Perhaps your job requires you to lift boxes for much of the day. First, you carry the boxes from the delivery area to shelves for storage. The boxes are fairly heavy, and the effort to place them on the shelves requires bending, reaching and twisting. This kind of activity can result in overexertion. Lifting, carrying, reaching and walking are all necessary activities in many other kinds of jobs, such as carpentry, roofing, nursing or even working as a mail carrier.
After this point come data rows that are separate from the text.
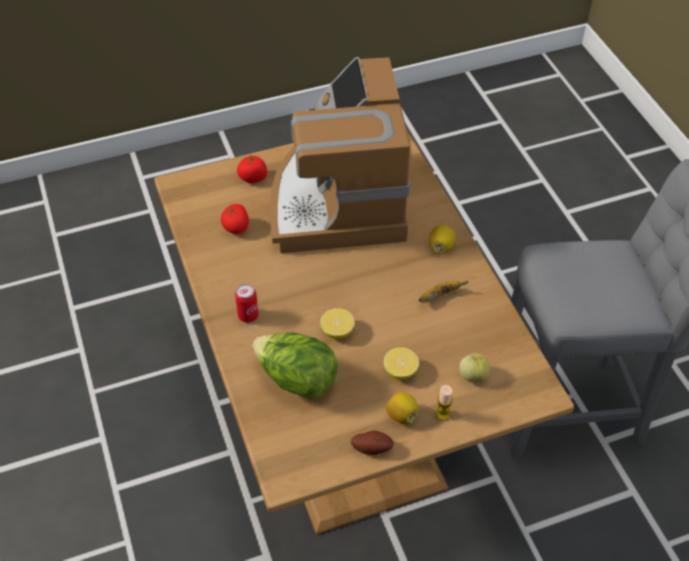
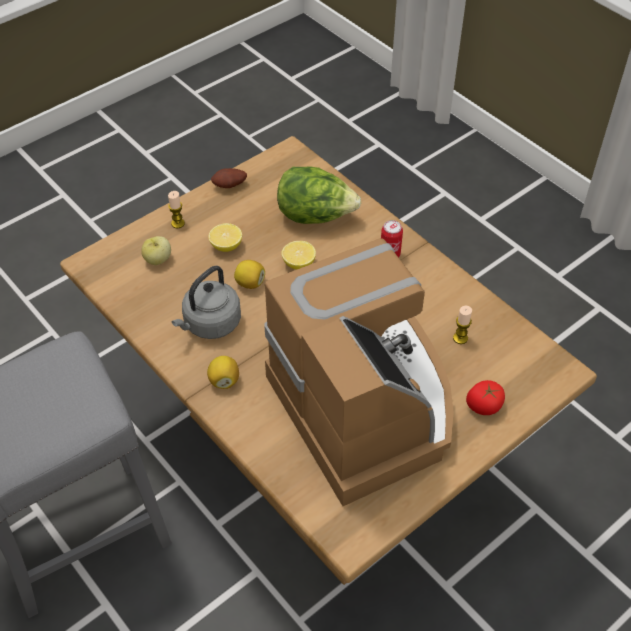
camera: 160 degrees right, 0 degrees up
tomato [221,204,249,234] -> candle [453,306,472,344]
lemon [386,392,419,424] -> lemon moved to [234,260,265,289]
banana [419,281,469,303] -> grey kettle [172,266,241,339]

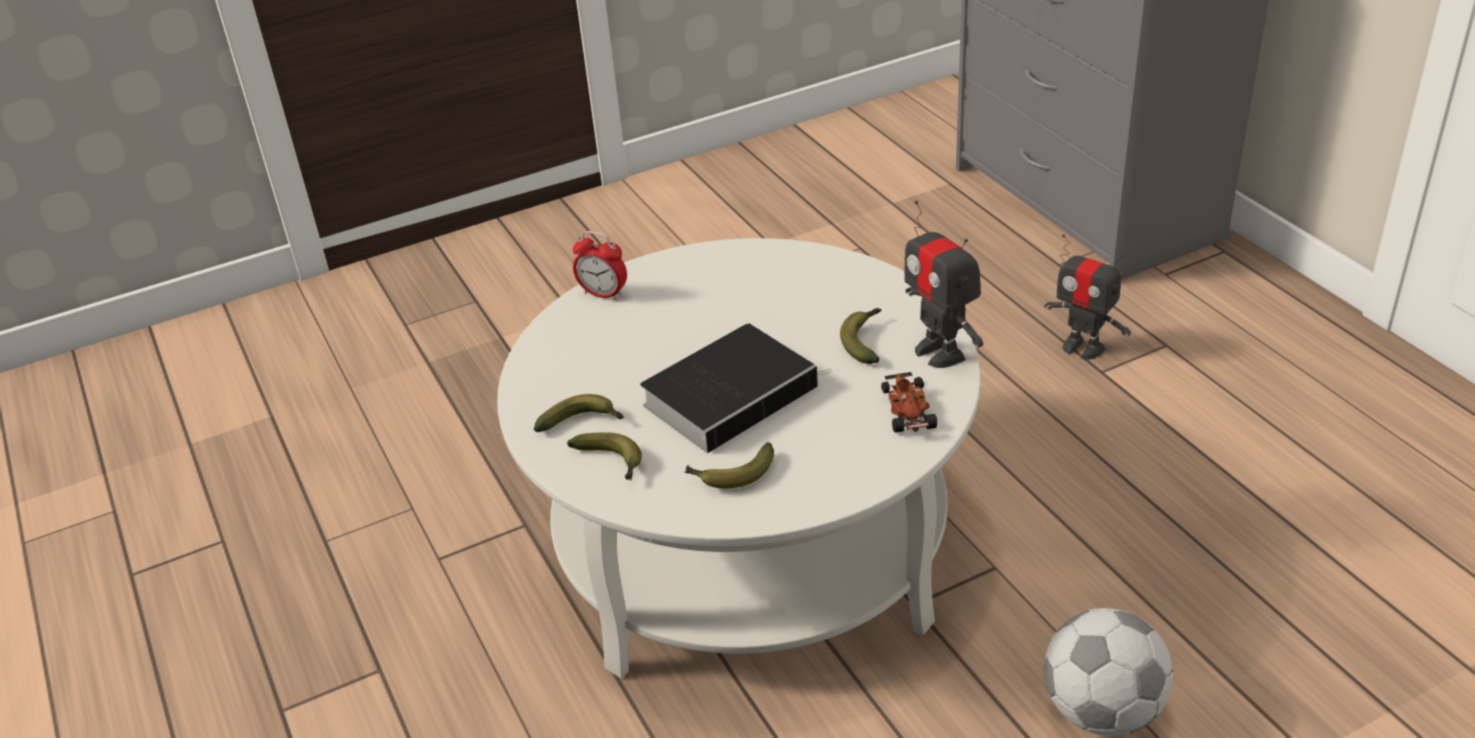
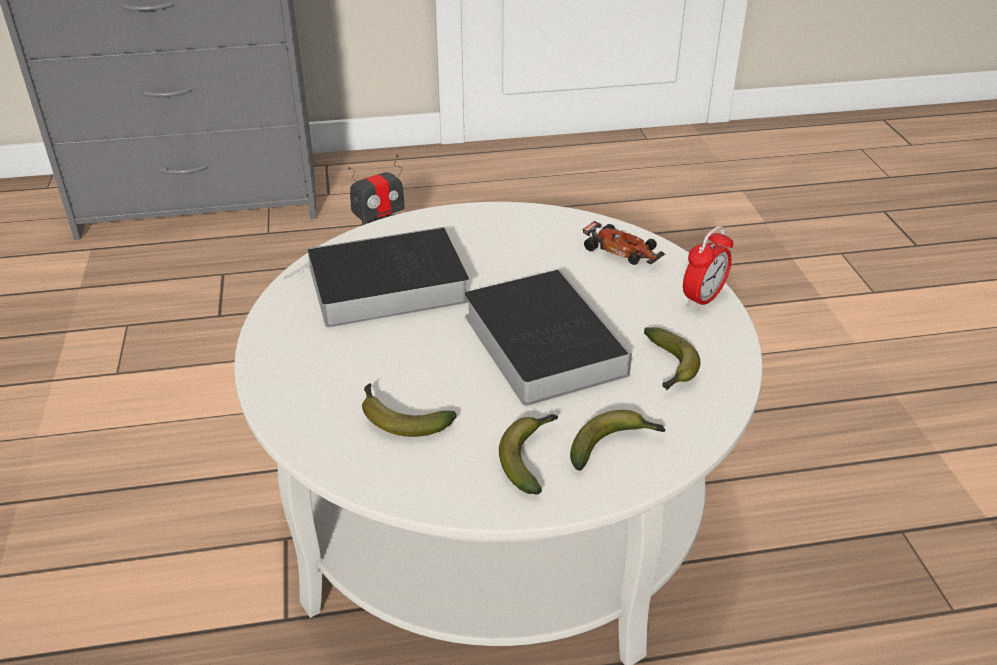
camera: 75 degrees left, 0 degrees up
alarm clock [573,231,627,300] -> alarm clock moved to [683,226,733,310]
banana [840,308,881,364] -> banana moved to [362,383,457,437]
toy car [881,372,937,433] -> toy car turned 150 degrees counterclockwise [583,221,665,265]
toy robot [904,201,983,368] -> none
football [1044,608,1173,736] -> none
none -> book [283,227,469,327]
Repetitive motion injuries
Overexertion has much in common with repetitive motion disorders, which are also high on the list of conditions for which employees file workers’ compensation claims. Sometimes called repetitive stress injuries, this is a category that encompasses several issues that affect nerves, muscles, ligaments and tendons. Carpal tunnel syndrome has become a well-known injury among office workers who use a keyboard and mouse every day, but it can affect people who have jobs like yours that require repeated lifting, reaching or twisting.
In the state of Florida, employers must carry workers’ compensation insurance if they have four or more employees—five or more for farms and other agricultural businesses. The exception is construction. Companies in this industry must carry this kind of insurance even if there is only one employee. You are eligible to apply for workers’ compensation benefits as long as you qualify as an employee at the company where you sustained your injury, and the injury must have occurred while you were on the job. If you have developed an injury due to overexertion, you may qualify for workers’ compensation benefits that help with your medical expenses and more as you focus on your recovery.